Es una de las cosas que me ocupan últimamente. Estamos en un momento social en el que parece que lo religioso, especialmente si es cristiano, no digamos ya católico, tiene que esconderse -limitarse al ámbito de lo privado, dicen. Hacerme visible como diácono es importante para mí. Quiero que las personas con las que me cruzo puedan atisbar que estoy para ayudar; quiero también un recordatorio personal que me saque de mí y me interpele.
Al mismo tiempo, quiero evitar confusiones innecesarias y, fundamentalmente, no provocar escándalo. Estoy casado, tengo tres hijas, No es inhabitual que bese a mi mujer al saludarla o le dé la mano por la calle. El alzacuellos no es una opción. Porque confunde. Ya me llaman «padre» algunas personas que entran en la sacristía, otros a los que llevo la comunión… De momento, la cruz en la solapa hace su trabajo.

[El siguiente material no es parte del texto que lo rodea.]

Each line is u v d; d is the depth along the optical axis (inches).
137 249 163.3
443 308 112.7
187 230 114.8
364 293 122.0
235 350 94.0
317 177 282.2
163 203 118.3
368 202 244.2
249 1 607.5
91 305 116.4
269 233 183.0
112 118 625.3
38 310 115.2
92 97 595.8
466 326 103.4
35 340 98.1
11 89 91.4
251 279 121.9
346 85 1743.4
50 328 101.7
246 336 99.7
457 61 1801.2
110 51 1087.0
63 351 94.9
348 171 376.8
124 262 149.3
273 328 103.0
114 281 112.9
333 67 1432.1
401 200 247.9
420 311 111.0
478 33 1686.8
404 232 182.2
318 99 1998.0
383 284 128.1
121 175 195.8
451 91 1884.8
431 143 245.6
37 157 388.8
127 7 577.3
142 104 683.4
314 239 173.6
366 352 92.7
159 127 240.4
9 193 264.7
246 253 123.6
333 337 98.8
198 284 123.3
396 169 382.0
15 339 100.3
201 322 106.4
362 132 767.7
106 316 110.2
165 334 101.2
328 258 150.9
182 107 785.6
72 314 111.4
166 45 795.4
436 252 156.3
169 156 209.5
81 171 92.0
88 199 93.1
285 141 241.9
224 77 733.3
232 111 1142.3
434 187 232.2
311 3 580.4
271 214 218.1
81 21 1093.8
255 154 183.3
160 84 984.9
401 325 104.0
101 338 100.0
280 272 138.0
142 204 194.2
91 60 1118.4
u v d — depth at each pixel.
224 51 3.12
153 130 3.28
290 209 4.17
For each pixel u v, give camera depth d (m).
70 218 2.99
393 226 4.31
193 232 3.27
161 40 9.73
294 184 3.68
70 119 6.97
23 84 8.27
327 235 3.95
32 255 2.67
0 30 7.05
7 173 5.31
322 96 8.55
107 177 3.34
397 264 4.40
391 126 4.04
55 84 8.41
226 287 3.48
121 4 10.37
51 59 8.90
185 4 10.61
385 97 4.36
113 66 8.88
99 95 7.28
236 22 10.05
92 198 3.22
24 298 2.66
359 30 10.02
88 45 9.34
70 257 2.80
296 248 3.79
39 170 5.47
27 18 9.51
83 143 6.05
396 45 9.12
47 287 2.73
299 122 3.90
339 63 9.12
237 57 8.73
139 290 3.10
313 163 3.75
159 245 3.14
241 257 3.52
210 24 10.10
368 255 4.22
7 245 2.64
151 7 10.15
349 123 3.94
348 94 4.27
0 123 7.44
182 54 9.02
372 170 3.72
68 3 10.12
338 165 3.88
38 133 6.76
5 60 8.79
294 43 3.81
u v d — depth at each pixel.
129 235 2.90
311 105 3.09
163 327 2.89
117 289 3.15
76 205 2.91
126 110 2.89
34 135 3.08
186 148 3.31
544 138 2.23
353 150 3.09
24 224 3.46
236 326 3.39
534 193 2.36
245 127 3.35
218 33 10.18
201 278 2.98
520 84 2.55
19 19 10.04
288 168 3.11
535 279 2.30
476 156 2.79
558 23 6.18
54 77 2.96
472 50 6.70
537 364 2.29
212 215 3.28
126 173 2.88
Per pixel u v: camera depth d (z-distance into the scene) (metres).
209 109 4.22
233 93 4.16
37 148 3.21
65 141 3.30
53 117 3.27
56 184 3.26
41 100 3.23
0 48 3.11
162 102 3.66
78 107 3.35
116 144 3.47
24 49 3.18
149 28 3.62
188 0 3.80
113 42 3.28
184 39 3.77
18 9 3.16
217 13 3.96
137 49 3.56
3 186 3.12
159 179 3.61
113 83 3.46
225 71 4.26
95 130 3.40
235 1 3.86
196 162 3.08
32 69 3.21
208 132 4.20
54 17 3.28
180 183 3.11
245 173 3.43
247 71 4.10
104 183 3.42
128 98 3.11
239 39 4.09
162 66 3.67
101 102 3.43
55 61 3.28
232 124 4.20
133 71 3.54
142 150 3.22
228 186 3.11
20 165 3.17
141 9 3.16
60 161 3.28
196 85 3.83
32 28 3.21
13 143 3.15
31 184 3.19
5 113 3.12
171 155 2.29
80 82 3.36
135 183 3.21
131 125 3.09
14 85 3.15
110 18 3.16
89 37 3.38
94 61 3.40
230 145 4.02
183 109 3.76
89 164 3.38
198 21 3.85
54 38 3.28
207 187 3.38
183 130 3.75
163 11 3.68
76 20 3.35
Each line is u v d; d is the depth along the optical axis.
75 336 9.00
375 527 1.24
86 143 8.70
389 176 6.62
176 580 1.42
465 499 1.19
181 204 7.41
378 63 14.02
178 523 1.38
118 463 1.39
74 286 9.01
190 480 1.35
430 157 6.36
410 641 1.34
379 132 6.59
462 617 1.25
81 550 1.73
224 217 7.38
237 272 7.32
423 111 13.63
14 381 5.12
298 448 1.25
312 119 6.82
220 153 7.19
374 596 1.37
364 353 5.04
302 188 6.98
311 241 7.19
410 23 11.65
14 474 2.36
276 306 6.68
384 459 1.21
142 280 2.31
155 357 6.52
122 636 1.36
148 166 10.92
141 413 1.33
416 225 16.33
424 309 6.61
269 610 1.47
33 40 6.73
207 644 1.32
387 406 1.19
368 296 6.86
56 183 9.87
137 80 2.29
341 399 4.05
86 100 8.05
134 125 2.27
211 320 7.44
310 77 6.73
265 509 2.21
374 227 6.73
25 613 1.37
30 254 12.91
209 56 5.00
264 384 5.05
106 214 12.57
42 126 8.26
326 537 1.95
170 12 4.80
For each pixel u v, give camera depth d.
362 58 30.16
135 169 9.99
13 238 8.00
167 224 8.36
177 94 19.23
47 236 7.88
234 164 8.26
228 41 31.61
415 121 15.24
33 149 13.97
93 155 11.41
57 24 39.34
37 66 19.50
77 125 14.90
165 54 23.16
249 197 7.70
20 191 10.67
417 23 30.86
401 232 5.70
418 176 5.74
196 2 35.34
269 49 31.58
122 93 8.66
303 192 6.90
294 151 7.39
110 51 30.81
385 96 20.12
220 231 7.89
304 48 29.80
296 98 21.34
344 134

Pero no es suficiente. «El hábito no hace al monje», dice el refrán. Sabio. Aunque limitado. Sé que en mi trabajo manda el desempeño profesional: dejo claras, cuando es oportuno, mis «líneas rojas», las que no voy a pisar ni a aceptar que se pisen conmigo. ¿Cómo lograr, además, que los demás sepan que estoy allí para ayudar? Y para, después, borrarme como una bayeta. Que de eso se trata.
Decía Gandhi que si los cristianos «hicieran lo que dicen», él se habría hecho cristiano. Con la mano abierta. Quizá esa sea la clave. Y, como dicen los jugadores de mus, a la piedra.